Samsung HW-J6000 300 W Curved Design Sound Bar

Modern TVs are really good at showing pictures. Well, that’s pretty obvious, but bear with me, I’m getting to a point. What they’re less good at is putting out good sound – whether you’re watching action movies with lots of loud explosions or live music, that shiny new ultra-thin and remarkably large screen won’t sound all that good. It’s all about physics, you know. To make sounds you have to move air, and that needs speakers that are a bit big to fit into a TV.

Once upon a time, the solution to this was to get an AV Receiver (basically an amplifier with lots of inputs) and surround speakers, which generally required lots of wires, and took up a lot of space. I used to use one of those, but when it got to the point where upgrading the speakers might have been an option, I decided to simplify things, as I mentioned recently. And that Yamaha soundbar (which Amazon won’t let me provide a direct link to for reasons of err, dunno) has been pretty good.

But as I’ve just arranged to upgrade the TV, it had a bit of a problem. The new TV I’ve ordered, being all modern and fancy with not much of a bezel around the screen, and a low stand, would have a bit of its screen obscured by my soundbar. Now I suppose I could have got something to raise the TV a bit, but it seemed far more sensible to get a soundbar that would fit.

Looking in John Lewis, I saw something suitably compatible (same manufacturer as the TV, designed to fit with its stand, all very nice), but I didn’t much like the price. So I did a bit of shopping around, and found this one on Amazon. It’s a different model (J6000 rather than J6500), but as it was just over half the price of the other one, it seemed like a Good Idea. So, I ordered that, it was delivered at usual Amazon speed and I arranged to get it home a couple of days ago.

Although I don’t have the new TV yet, I thought I might as well set up the new soundbar. This is a very simple operation. Connect the optical lead, connect the soundbar and its separate subwoofer to the mains, and turn on your kit. The supplied remote offers options to select different inputs (the soundbar has several) and modify the sound (treble, bass and soundbar level are all independently adjustable). There are also sound modes (Standard, Music and Night, amongst others – all a bit vaguely described) which you can select. There’s a text display on the front of the soundbar which briefly lights up when it’s powered on and when any changes are made with the remote – otherwise it stays dark to avoid being distracting, which is an improvement on the Yamaha’s green LEDs. Volume control is a great deal more granular, going from 0 through 20 to, err, well, I haven’t tried cranking it up all the way, so I’m not sure.

The subwoofer connects to the soundbar by Bluetooth – it’s arrives paired, so no setting up is needed.

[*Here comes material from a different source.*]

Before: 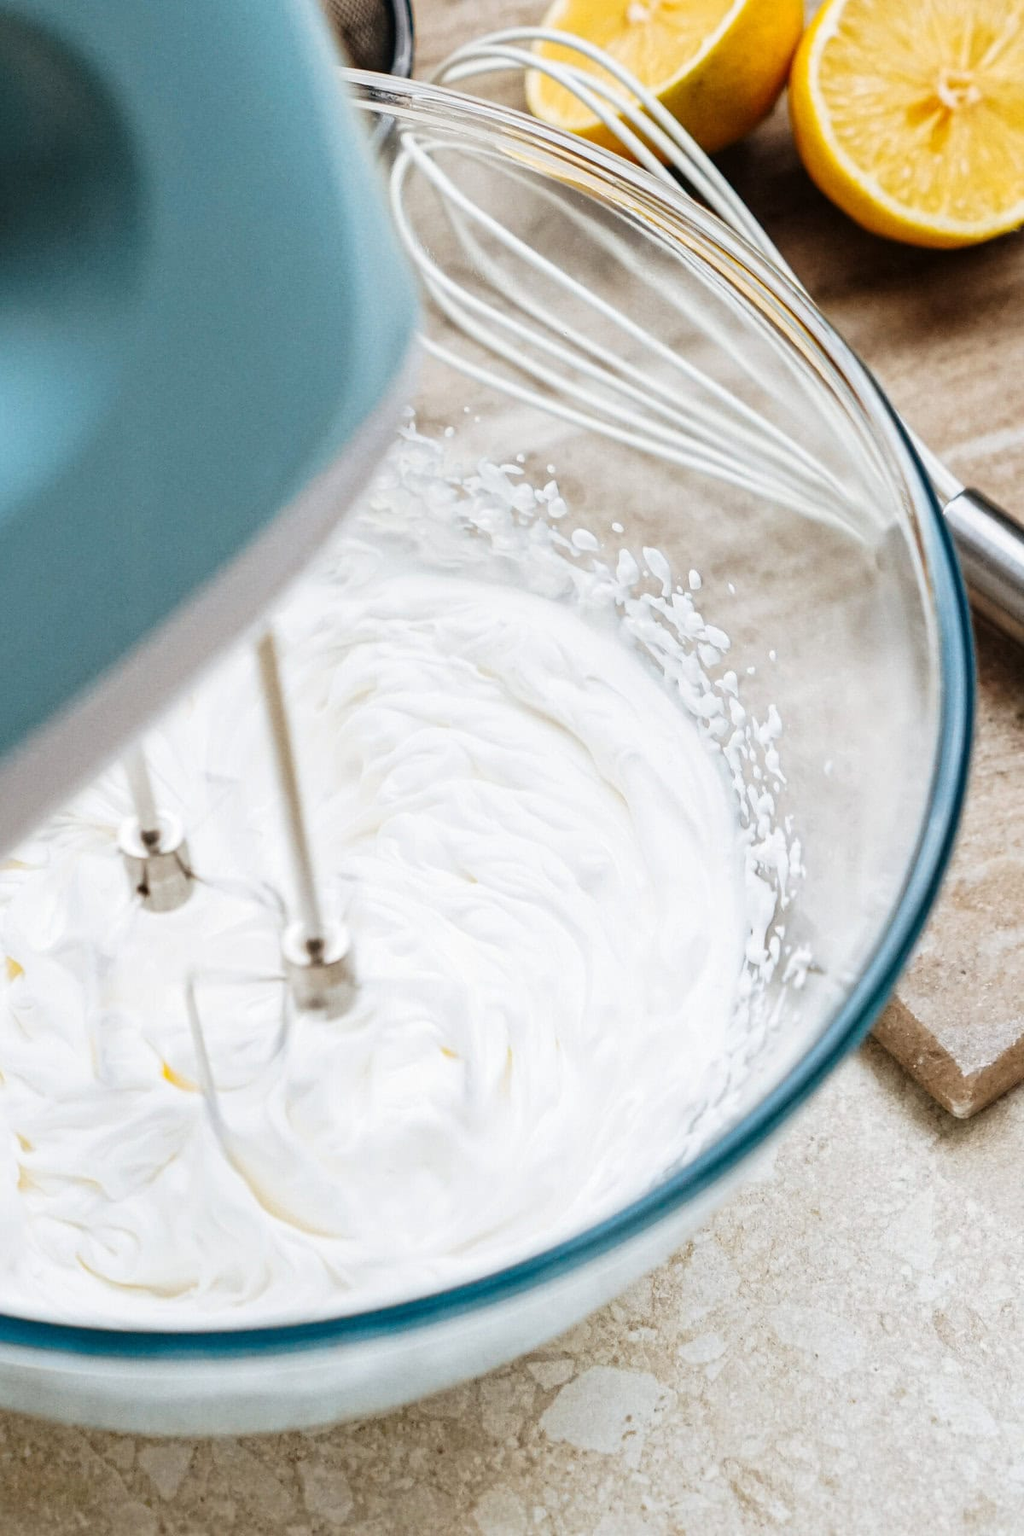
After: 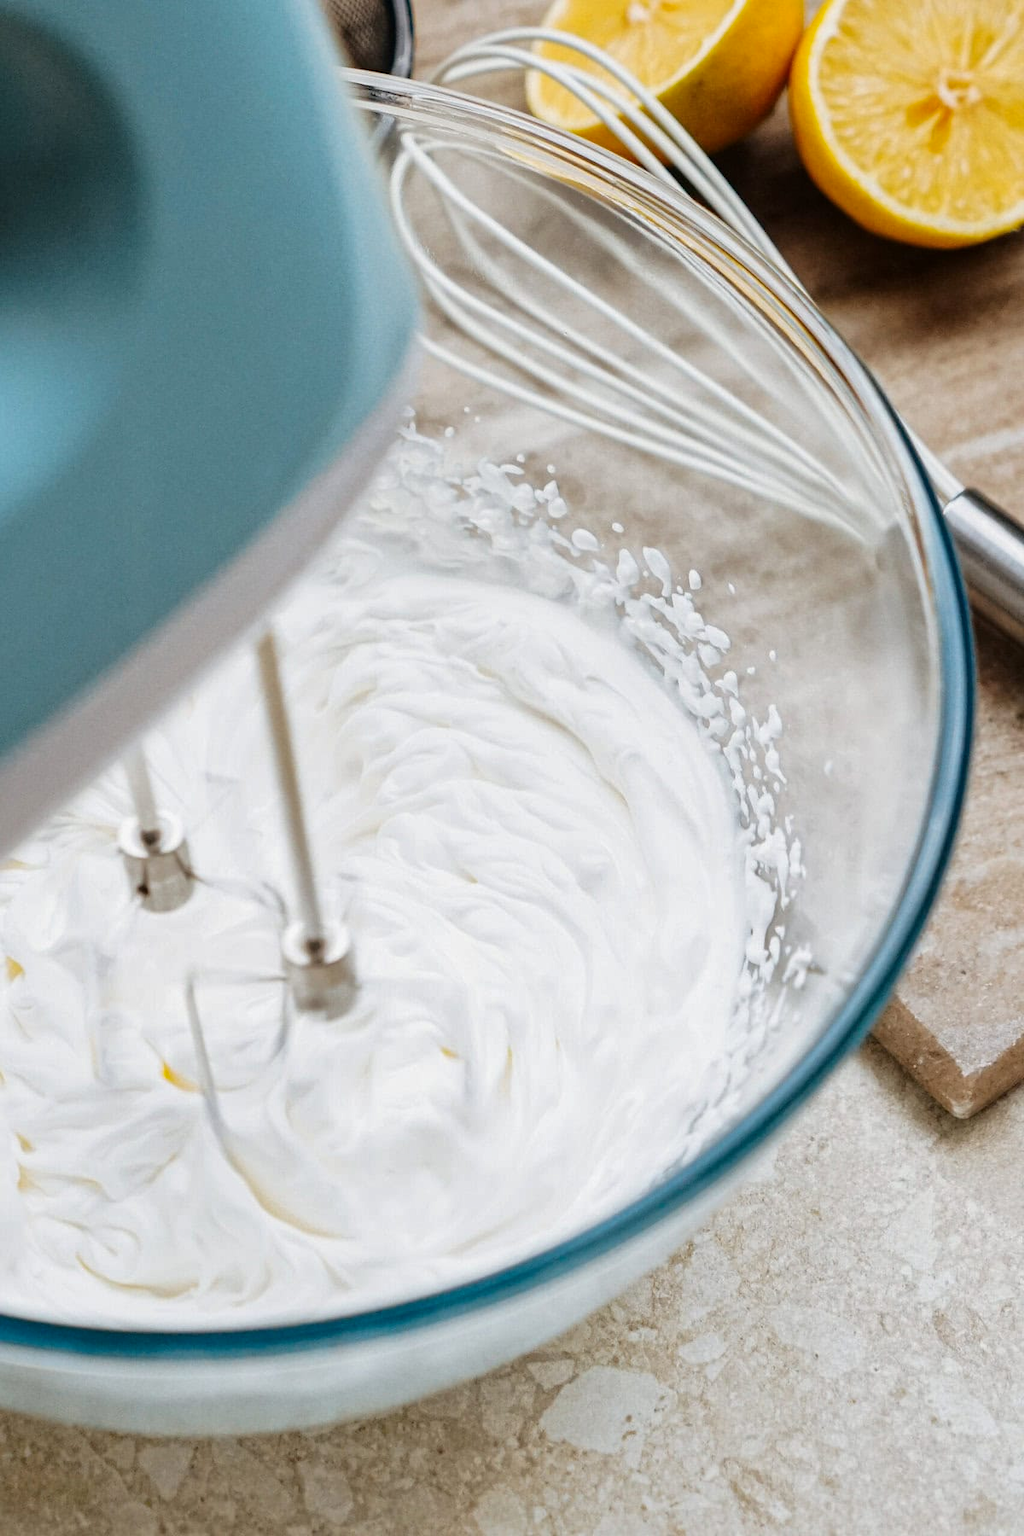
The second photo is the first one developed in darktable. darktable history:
shadows and highlights: shadows -20.43, white point adjustment -2.06, highlights -35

When it’s in standby there’s a little red LED showing, and the inevitable blue one appears when it’s on and connected to the bar. Being a subwoofer, you can then park it anywhere in the room where it will fit.

First impressions of the sound? Ummm, meep. Wibble. Ooooooh. Yes, it’s rather good. Not just louder and with more bass (the Yamaha has teeny bass speakers, which aren’t as effective as a real full-sized one), but also clearer and more generally pleasant to hear.

I’ve tried it with some general TV shows, an archive music show (Guitar Heroes at the BBC) and some music streamed from my iTunes library. And that last one really showed off the sound – proper bass, clear sound for instruments and vocals and overall a much improved listening experience.

So, a suggestion. If you’re thinking of adding a soundbar to your TV, it’s really worth spending a bit more. While the basic Yamaha one offers a significant improvement over built-in speakers, one like this offers seriously nice sound.

One more thing – my venerable Logitech Harmony One remote control had no trouble at all setting up this soundbar. Volume control works as expected, and the extra controls are now configured on the touchscreen.